I plan to run multilevel regressions on a global dataset, with random intercepts and slopes grouped by country for my main predictor x, and a Gaussian Process (also grouped by country) to account for both geographic and cultural distance between countries. In brms, this model would look like this:
model <- brm(y ~ 1 + x + gp(geoDist, culturalDist, gr = TRUE, iso = FALSE) + (1 + x | country),
data = d, family = gaussian)
It seems that when brms takes the argument gp(x), x is required to be a vector column in the dataset. However, instead of having columns in my data called geoDist and culturalDist, I have two NxN distance matrices, much like the spatial autocorrelation example in Richard McElreath’s section on Gaussian Processes in Statistical Rethinking.
I don’t really understand raw Stan, so I was wondering if there would be a way to incorporate these distance matrices into the Gaussian Process using brms without having to modify the Stan code itself. Do I need to somehow reduce my distance matrices to single vectors that brms can understand? Or is there another trick I’m missing?
This approach certainly works for spatial autocorrelation, since we can use the nice coordinate system provided by longitude and latitude values. But for other measures of distance (such as “cultural” distance, etc.), there isn’t an obvious analogous coordinate system that I can see being used in the same way. Instead, I have an NxN distance matrix that has been calculated a priori. Can these distances be translated from the distance matrix into brms?
hmm, so the “distance” is more of a conceptual latent nature… I would guess that you would be able to handle it in the same way, but I’ve never done it myself… Perhaps @Solomon could pitch in here before we ask Paul.
This thread might be of interest. @anon75146577 and I never really finished that conversation. I have a nagging feeling that one can indeed get a positive semidefinite matrix under very mild regularity conditions.
Thanks Solomon. I will have a play around with fcor(). But doesn’t this function take a covariance matrix, not a distance matrix? What if I wanted to feed in raw distances?
In the past, I’ve just converted the distance matrix to a covariance matrix manually beforehand. But I have to make some assumptions about covariance parameters before doing this. I like Gaussian Processes because they estimate those covariance parameters directly.

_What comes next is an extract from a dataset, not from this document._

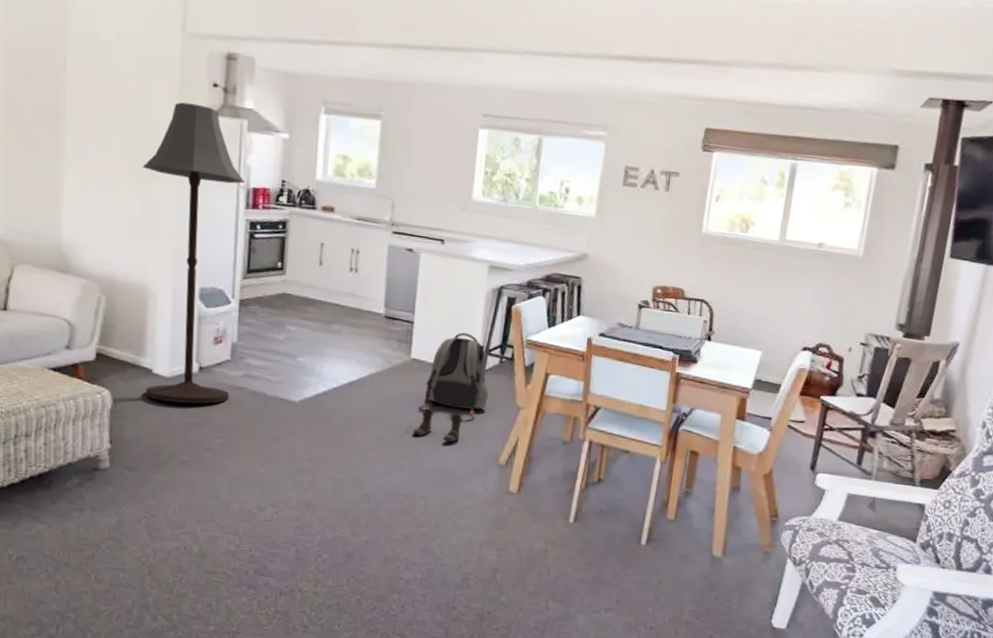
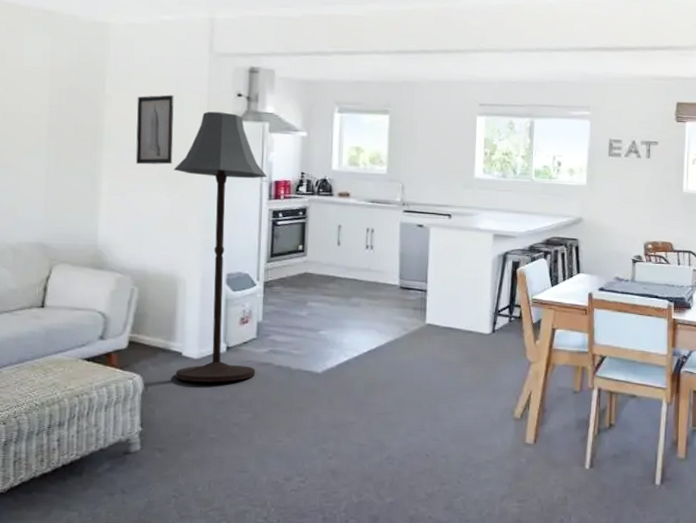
wall art: none [101,79,143,161] -> present [135,94,174,165]
boots: present [413,409,463,443] -> none [431,370,478,400]
backpack: present [423,332,489,415] -> none [440,297,501,373]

There’s a pretty long history on this starting with Besag in 74. The best version is essentially Lindgren, Rue and Lindström in 2011. But there is a lot in between. As a rule arbitrary weightings either don’t work (Besag suggested the SAR construction to get around this) or they don’t end up representing the type of spatial decay people want. Just use a thin plate spline or a GP if distance is important.
Thanks Matias, I thought that this was the case, but just wanted to check. I’m not well-versed in raw Stan, so I’ve resorted to feeding pre-computed covariance matrices to brms via the gr() argument.
And thanks everyone in this thread for a really useful discussion!